Exercise instructions:
(1) Translate this sentence from the opera review into Spanish: "In between the to-ing and fro-ing I did manage a visit to The Lowry for two of Opera North’s Autumn season, The Bartered Bride and La traviata."
(2) Duplicate the opera review word for word, from "Roughly speaking, Bedrich" up to and including "degrees of success.".
(3) Answer these questions using the opera review:
(a) Which venue did the writer visit?
(b) Which two composers does the review call contemporaries?
(c) What is the writer buying a frame for?

Passage:
It’s a busy old time in the Hamilton household at the moment what with the build-up to the imminent birthday celebrations of your esteemed Opera Correspondent. The preparations for the state banquet, the VIP guest list and buying the frame for her Majesty’s telegram have all eaten away at time itself. In between the to-ing and fro-ing I did manage a visit to The Lowry for two of Opera North’s Autumn season, The Bartered Bride and La traviata.

Roughly speaking, Bedrich Smetana and Giuseppe Verdi were contemporaries of the mid-nineteenth century Romantic period when it seemed nought else but love was in the air. Well, that and tuberculosis, malnutrition, syphilis, rickets and premature death. But it was l’amour that was all the rage and it certainly rages around these two productions. Both concern the trails and tribulations of star-crossed lovers to find everlasting happiness with varying degrees of success.

Data for analysis:
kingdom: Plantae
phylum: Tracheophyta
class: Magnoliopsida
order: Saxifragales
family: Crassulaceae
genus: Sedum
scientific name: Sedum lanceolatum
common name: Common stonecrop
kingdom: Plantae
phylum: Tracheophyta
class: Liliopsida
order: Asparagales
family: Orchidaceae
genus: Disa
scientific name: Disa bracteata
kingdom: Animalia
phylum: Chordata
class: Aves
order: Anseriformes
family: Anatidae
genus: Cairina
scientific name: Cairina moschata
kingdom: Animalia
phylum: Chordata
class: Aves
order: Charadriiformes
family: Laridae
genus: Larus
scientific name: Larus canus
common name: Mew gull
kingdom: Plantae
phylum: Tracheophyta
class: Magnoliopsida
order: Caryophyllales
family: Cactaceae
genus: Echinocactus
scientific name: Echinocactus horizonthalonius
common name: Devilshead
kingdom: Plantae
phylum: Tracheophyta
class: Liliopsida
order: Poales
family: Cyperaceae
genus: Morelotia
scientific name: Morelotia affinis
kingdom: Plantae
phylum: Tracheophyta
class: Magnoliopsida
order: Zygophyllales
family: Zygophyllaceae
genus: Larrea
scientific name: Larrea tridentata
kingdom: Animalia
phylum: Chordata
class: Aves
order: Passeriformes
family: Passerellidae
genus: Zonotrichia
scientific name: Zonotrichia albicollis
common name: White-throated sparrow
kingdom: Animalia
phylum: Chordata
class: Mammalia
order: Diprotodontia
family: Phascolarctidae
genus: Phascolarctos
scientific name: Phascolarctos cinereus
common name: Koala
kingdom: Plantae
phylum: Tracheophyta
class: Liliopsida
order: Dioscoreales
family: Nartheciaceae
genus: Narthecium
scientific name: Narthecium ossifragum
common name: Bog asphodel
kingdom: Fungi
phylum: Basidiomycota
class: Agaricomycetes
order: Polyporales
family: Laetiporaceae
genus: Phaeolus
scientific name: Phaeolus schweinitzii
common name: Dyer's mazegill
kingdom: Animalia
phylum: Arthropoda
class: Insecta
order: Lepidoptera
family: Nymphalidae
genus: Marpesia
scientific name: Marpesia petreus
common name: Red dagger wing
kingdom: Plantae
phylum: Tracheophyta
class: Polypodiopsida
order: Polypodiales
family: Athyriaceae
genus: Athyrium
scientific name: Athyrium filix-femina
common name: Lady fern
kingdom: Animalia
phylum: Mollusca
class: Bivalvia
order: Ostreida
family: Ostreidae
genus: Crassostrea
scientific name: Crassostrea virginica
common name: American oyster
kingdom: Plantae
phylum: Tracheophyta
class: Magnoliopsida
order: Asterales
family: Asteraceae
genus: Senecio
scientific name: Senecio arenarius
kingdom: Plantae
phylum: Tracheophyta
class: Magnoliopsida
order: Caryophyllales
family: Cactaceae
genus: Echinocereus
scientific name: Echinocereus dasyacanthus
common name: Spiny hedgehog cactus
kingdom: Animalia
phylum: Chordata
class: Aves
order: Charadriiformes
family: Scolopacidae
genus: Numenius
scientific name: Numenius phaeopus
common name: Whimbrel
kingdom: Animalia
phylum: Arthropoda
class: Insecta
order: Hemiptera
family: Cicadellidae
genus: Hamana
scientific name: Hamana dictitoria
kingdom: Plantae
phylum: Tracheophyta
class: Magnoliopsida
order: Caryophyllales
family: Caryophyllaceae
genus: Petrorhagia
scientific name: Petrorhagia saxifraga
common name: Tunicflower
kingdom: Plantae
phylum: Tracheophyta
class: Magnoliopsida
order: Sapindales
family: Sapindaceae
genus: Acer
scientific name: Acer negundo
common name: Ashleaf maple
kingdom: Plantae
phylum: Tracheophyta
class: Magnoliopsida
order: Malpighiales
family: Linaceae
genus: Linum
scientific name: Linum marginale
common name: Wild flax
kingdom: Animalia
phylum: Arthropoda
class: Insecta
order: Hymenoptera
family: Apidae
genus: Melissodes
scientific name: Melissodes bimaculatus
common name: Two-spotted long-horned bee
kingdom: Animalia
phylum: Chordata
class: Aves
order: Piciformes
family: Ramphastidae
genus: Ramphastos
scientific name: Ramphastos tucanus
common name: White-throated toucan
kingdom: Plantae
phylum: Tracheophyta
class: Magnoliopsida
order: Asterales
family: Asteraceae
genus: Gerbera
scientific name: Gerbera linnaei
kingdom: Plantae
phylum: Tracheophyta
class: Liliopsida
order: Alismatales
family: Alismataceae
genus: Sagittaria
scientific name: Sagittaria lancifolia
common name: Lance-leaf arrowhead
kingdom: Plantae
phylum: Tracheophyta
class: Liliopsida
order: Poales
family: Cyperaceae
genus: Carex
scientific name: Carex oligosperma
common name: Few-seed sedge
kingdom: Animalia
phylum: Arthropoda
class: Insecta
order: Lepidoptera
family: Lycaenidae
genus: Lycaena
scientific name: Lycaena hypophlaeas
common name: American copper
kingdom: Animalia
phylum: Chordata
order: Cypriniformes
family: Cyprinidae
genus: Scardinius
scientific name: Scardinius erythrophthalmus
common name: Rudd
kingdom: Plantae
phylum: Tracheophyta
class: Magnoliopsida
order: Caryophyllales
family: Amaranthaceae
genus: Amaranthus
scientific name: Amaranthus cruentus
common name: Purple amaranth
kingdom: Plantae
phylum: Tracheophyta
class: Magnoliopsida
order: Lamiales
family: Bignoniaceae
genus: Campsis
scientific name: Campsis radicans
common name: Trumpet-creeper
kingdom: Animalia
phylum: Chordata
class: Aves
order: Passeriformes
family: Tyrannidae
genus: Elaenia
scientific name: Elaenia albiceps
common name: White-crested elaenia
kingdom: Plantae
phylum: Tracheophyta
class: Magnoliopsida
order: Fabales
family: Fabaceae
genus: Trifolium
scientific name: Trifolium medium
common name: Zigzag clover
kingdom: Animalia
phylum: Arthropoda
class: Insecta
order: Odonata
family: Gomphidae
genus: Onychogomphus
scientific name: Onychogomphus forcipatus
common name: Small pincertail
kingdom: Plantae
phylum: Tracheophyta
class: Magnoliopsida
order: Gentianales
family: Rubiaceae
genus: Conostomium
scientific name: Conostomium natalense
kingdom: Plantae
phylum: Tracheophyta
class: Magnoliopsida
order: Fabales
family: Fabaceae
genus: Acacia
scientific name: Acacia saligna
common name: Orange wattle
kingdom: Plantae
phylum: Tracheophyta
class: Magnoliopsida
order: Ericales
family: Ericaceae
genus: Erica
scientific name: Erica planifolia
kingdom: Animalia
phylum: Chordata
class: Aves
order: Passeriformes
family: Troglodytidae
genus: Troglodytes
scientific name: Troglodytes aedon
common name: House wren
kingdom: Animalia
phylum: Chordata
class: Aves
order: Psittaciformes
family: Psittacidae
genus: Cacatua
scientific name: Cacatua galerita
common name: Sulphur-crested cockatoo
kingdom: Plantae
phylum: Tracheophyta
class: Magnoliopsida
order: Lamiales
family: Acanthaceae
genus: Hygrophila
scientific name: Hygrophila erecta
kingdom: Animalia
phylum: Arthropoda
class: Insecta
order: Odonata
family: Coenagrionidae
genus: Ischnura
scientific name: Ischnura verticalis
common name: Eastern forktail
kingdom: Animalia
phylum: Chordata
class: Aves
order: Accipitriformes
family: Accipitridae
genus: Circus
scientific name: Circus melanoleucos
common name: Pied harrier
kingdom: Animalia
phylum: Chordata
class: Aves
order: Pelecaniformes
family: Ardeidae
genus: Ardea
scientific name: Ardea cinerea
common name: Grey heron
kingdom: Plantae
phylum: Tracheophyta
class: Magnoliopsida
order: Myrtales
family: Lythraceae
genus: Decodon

Answers given:
(1) Entre tanto ir y venir, sí logré visitar The Lowry para ver dos producciones de la temporada de otoño de Opera North, The Bartered Bride y La traviata.

(2)
Roughly speaking, Bedrich Smetana and Giuseppe Verdi were contemporaries of the mid-nineteenth century Romantic period when it seemed nought else but love was in the air. Well, that and tuberculosis, malnutrition, syphilis, rickets and premature death. But it was l’amour that was all the rage and it certainly rages around these two productions. Both concern the trails and tribulations of star-crossed lovers to find everlasting happiness with varying degrees of success.

(3)
(a) The Lowry
(b) Bedrich Smetana and Giuseppe Verdi
(c) Her Majesty’s telegram